Abstract: Animals benefit from knowing if and how they are moving. Across the animal kingdom, sensory information in the form of optic flow over the visual field is used to estimate self motion. However, different species exhibit strong spatial biases in how they use optic flow. Here, we show computationally that noisy natural environments favor visual systems that extract spatially-biased samples of optic flow when estimating self motion. The performance associated with these biases, however, depends on interactions between the environment and the animal’s brain and behavior.
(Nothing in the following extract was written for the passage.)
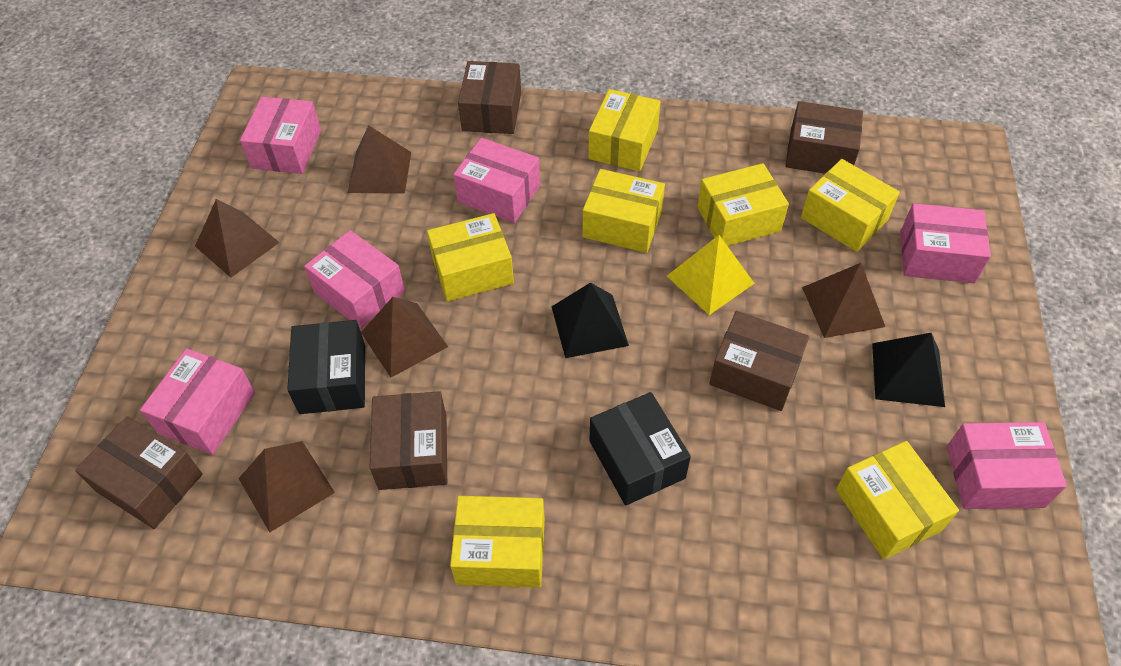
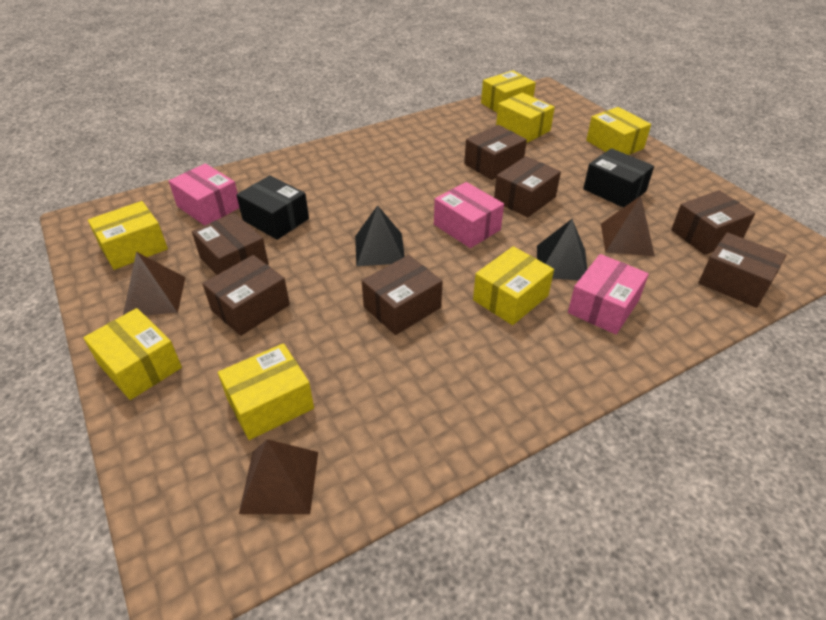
brown box: 5 -> 7
brown pyramid: 5 -> 3
pink box: 6 -> 3
yellow pyramid: 1 -> 0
Using the larval zebrafish as a model, we recorded natural optic flow associated with swimming trajectories in the animal’s habitat with an omnidirectional camera mounted on a mechanical arm. An analysis of these flow fields suggests that lateral regions of the lower visual field are most informative about swimming direction and speed. This pattern is consistent with recent findings that zebrafish optomotor responses are preferentially driven by optic flow in the lateral lower visual field, which we extend with behavioral results from a high-resolution spherical arena. Spatial biases in optic-flow sampling are likely pervasive because they are an effective strategy for determining self motion in noisy natural environments.

Publication

Alexander, E., Cai, L.T., Fuchs S., Hladnik, T., Zhang, Y., Subramanian, V., Guilbeault, N., Vijayajumar, C., Arunachalam, M., Juntti, S.A., Thiele, T., Arrenberg, A.B., & Cooper, E.A. (2022) Optic Flow in the Natural Habitats of Zebrafish Supports Spatial Biases in Visual Self-Motion Estimation. Current Biology.